Sergio Bocconi, Corriere della Sera 7/11/2008, 7 novembre 2008
MILANO
Dovrebbe aggirarsi fra i 10 o più probabilmente 15 miliardi l’ammontare del prestito che lo Stato si avvia a erogare alle banche per rafforzare il patrimonio al fine di adeguarlo ai livelli europei dopo gli interventi di sostegno delle banche centrali. Nei giorni scorsi è circolato fra le aziende di credito il regolamento che contiene le condizioni del bond convertibile perpetuo, che probabilmente sarà assorbito da dieci (al massimo 12-15) grandi istituti. Obiettivo è portare il core- tier1 (cioè il rapporto fra capitale subito disponibile e attivi ponderati per il rischio) all’ 8%: in questa occasione tale ratio potrebbe comprendere anche un titolo per sua natura "ibrido" (in genere compreso nel solo tier1).

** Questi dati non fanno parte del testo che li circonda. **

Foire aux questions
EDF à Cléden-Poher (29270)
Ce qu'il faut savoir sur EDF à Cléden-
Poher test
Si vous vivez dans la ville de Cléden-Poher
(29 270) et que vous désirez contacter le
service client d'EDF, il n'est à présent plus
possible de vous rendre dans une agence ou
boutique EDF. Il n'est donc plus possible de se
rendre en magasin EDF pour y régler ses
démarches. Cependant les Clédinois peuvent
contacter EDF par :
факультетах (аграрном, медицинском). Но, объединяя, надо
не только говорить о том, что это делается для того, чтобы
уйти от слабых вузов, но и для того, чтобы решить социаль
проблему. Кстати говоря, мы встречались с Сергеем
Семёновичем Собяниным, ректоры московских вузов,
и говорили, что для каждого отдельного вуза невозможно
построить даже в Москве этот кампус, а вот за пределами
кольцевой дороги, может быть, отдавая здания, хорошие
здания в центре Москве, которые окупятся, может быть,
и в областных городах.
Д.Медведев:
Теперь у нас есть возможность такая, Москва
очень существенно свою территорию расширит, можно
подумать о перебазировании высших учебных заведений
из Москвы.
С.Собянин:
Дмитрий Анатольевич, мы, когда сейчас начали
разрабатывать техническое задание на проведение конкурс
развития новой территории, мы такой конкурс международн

Alcuni dettagli tecnici andrebbero ancora definiti. In linea di massima però si tratterebbe di un’obbligazione convertibile probabilmente in azioni ordinarie (anche perché molti statuti bancari non prevedono l’emissione di altre tipologie di azioni) con una cedola compresa fra l’8 e il 9% subordinata al dividendo: il bond sarà subito considerato capitale perciò se la banca sarà in condizioni di remunerare gli azionisti pagherà anche lo Stato e contemporaneamente la politica di dividendi dovrà tener conto dell’onere del prestito. Gli istituti potrebbero poi avere a disposizione tre opzioni: conservare il bond perpetuo pagando le relative cedole; restituire dopo 2-3 anni cash il prestito pagando un premio; convertire (solo su richiesta della banca) l’obbligazione in azioni. Al finanziamento potrebbero aderire i big del credito, da Unicredit a Intesa Sanpaolo, da Montepaschi a Banco Popolare e Bpm.
Il problema dell’adeguatezza patrimoniale non è comunque l’unico a interessare in questo momento il mondo bancario. Sui tavoli degli istituti ci sono anche alcuni casi che «scottano», a partire da quello relativo a Romain Zaleski, che ha fatto della sua Carlo Tassara un’holding di partecipazioni acquistando titoli indebitandosi con banche italiane ed estere. Alcuni istituti italiani hanno deciso nei giorni scorsi di subentrare a Bnp e Royal bank of Scotland che avevano intenzione di revocare le linee di credito. Il rimborso del finanziamento prevedrebbe la graduale cessione di alcuni pacchetti di azioni che fanno capo a Zaleski. Fra questi il 5% della Intesa Sanpaolo. Sarebbe stata fatta l’ipotesi di un intervento delle fondazioni azioniste (dalla Compagnia di San Paolo e Cariplo fino a Carisbo), che tuttavia in alcune pre-verifiche avrebbero fatto capire di non essere disponibili. Per almeno due ragioni. Da un lato non desidererebbero concentrare ulteriormente i portafogli. Dall’altro prenderebbero parte a iniziative (se richiesto, ma al momento è escluso) solo per rafforzare la banca e non acquistando azioni per «salvare» Zaleski.